§ EXTRACTED INFORMATION:

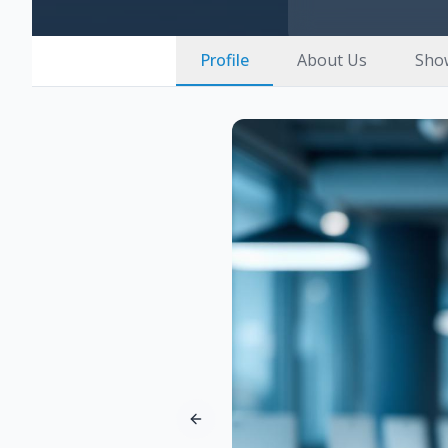
Profile
About Us
Sho
Previous slide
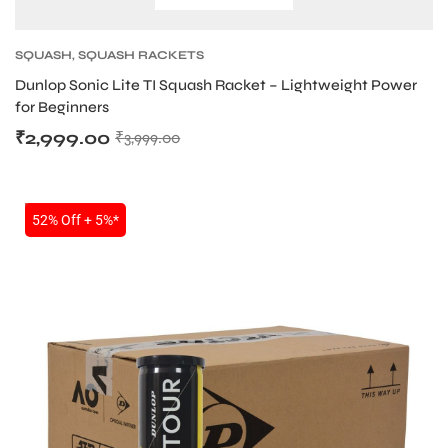
S
SQUASH
,
SQUASH RACKETS
Dunlop Sonic Lite TI Squash Racket – Lightweight Power
for Beginners
₹
2,999.00
₹
3,999.00
SALE
52% Off + 5%*
T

§ EXERCISE INSTRUCTIONS: Reproduce the text of the entries above, replacing "Beginners" with "Novices" and leaving all else unchanged. Omit the pictures.

§ RESPONSE:
Profile
About Us
Sho
Previous slide
S
SQUASH
,
SQUASH RACKETS
Dunlop Sonic Lite TI Squash Racket – Lightweight Power
for Novices
₹
2,999.00
₹
3,999.00
SALE
52% Off + 5%*
T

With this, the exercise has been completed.